Je me demande toutefois si, avec l’aménité dont vous faites preuve avec une belle constance à l’endroit de vos juges d’occasion, vous ne leur donnez pas des arguments a posteriori et si vous ne les confirmez pas dans leur jugement sous d’autres attendus. Au moins aux yeux des tiers devant qui vous entendez plaider votre cause, justifiant vous-même une exclusive personnelle (comme si le jugement avait été : “On ne veut surtout pas d’elle !”) alors qu’il n’était question que de l’adéquation d’une candidature et d’un poste déterminé. Le fait de ne pas correspondre au profil demandé ne constitue nullement un “désaveu”; je crains en revanche qu’on ne se méfie de votre disposition, après tout normale, à vous faire le juge de vos juges et, davantage encore, l’imprécateur de ceux qui, mettant le devoir de conscience avant le devoir de tranquillité, passent en travers de votre chemin. S’il est un danger, en effet, dont les Commissions de spécialistes se gardent comme de la peste, c’est du recrutement de collègues que l’année de probation ne suffit pas toujours à révéler : tel mouton est devenu un loup enragé maintenant qu’il est presque au pinacle. Comme le remarquait l’immortel auteur de Kim van Kieu, qui était magistrat à la cour impériale, on juge, bien sûr, selon le droit, mais au fond selon son coeur. Les apparences sont d’autant plus trompeuses, vous le savez, qu’elles ne trompent pas toujours. Il n’est pas impossible, je n’en sais rien, que quelque indice, quand bien même un candidat présenterait un programme propre à emporter la décision, ne le disqualifie. A votre place - si vous me permettez - je serais davantage attentif, j’imagine, aux signes.
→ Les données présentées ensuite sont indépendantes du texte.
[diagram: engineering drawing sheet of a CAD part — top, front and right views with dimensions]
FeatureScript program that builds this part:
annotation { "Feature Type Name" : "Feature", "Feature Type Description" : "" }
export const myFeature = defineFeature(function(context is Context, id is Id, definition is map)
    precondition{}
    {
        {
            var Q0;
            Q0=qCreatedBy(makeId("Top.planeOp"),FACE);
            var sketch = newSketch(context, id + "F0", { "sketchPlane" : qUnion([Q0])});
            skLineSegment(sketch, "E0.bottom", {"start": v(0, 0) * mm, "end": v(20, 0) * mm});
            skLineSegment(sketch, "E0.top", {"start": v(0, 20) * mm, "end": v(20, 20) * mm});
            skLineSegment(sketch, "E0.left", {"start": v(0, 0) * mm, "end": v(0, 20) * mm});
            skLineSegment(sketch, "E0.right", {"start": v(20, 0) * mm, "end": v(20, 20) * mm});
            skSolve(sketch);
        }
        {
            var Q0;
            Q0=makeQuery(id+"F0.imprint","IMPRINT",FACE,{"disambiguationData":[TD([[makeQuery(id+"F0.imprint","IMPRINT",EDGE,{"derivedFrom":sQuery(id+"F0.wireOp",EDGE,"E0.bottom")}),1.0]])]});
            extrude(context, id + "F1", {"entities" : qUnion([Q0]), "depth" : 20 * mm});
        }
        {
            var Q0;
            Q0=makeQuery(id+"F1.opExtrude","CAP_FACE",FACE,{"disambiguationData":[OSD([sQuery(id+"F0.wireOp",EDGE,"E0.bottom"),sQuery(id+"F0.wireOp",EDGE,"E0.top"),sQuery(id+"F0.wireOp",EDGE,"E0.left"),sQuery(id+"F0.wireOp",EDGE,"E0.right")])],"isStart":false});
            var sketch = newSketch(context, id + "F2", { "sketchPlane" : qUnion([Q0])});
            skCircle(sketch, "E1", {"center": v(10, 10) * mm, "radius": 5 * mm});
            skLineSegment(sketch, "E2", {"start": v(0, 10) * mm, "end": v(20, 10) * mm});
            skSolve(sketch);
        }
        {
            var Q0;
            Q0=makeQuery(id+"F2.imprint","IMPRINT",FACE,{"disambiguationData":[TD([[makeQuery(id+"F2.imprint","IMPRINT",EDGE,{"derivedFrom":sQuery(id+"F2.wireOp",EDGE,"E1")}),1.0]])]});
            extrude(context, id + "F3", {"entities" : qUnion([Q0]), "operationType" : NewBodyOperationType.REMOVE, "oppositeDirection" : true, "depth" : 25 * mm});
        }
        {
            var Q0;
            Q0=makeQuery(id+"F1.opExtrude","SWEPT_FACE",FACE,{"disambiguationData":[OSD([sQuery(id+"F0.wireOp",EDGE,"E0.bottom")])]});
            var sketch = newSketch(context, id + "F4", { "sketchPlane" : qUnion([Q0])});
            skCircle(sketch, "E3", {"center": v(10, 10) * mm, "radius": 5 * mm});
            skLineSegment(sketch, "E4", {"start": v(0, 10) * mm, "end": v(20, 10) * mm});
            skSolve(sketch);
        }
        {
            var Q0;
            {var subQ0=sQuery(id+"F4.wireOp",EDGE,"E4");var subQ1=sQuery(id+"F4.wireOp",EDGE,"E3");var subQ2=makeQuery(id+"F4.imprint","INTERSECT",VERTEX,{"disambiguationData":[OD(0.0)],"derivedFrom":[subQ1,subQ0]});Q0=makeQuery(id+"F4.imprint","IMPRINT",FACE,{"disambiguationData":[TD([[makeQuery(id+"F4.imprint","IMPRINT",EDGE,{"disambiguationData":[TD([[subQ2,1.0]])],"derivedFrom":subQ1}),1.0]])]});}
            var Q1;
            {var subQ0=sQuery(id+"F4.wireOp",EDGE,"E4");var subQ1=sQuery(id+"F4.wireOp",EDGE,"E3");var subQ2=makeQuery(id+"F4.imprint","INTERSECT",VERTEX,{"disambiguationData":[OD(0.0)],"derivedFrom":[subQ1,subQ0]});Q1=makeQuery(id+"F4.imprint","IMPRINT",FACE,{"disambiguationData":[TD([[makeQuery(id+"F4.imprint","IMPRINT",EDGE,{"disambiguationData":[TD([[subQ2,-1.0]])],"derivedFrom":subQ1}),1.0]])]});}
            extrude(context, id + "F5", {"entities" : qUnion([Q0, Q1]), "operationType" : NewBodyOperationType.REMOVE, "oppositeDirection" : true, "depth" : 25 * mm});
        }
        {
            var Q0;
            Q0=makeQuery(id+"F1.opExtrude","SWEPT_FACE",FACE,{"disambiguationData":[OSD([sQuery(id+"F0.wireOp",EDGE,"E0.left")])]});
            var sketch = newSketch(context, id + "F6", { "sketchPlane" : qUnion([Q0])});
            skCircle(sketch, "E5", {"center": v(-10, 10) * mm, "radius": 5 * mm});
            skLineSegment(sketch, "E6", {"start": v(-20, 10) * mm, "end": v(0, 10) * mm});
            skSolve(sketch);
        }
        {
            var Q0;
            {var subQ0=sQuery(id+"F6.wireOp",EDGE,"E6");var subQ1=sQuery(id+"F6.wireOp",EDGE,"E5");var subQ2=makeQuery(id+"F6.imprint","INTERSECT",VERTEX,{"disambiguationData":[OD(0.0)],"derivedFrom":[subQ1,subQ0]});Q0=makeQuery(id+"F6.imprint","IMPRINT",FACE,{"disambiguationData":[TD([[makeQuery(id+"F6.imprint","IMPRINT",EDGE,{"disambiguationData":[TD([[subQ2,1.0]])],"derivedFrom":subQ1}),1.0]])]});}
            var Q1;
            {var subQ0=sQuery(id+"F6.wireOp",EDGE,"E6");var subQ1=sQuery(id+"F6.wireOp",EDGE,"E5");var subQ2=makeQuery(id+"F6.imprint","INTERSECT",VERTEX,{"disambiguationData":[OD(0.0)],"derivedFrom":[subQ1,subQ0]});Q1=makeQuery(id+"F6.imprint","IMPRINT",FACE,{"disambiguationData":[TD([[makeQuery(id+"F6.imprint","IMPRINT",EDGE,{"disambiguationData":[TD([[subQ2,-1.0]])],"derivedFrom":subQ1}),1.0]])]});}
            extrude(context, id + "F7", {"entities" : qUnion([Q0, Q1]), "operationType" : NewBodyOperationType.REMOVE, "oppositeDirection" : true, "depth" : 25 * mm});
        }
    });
Je n’ai bien entendu pas la naïveté de croire que toutes ces explications répondent à votre question et encore moins qu’elles vous satisfassent. Je ne terminerai pas non plus en disant, comme on peut le lire aussi dans les journaux, que “pour ce qui me concerne, la polémique est close”. “Seuls les morts ont vu la fin de la guerre”...


B. C.


Copie:

- Monsieur le Président de l’université de la Réunion
- Monsieur le Doyen de la Faculté des Lettres
- Madame et Messieurs les Présidents des Commissions des spécialistes de la Faculté des Lettres
- Monsieur le Président de la Commission des spécialistes de Sciences Economiques et de Sciences de Gestion.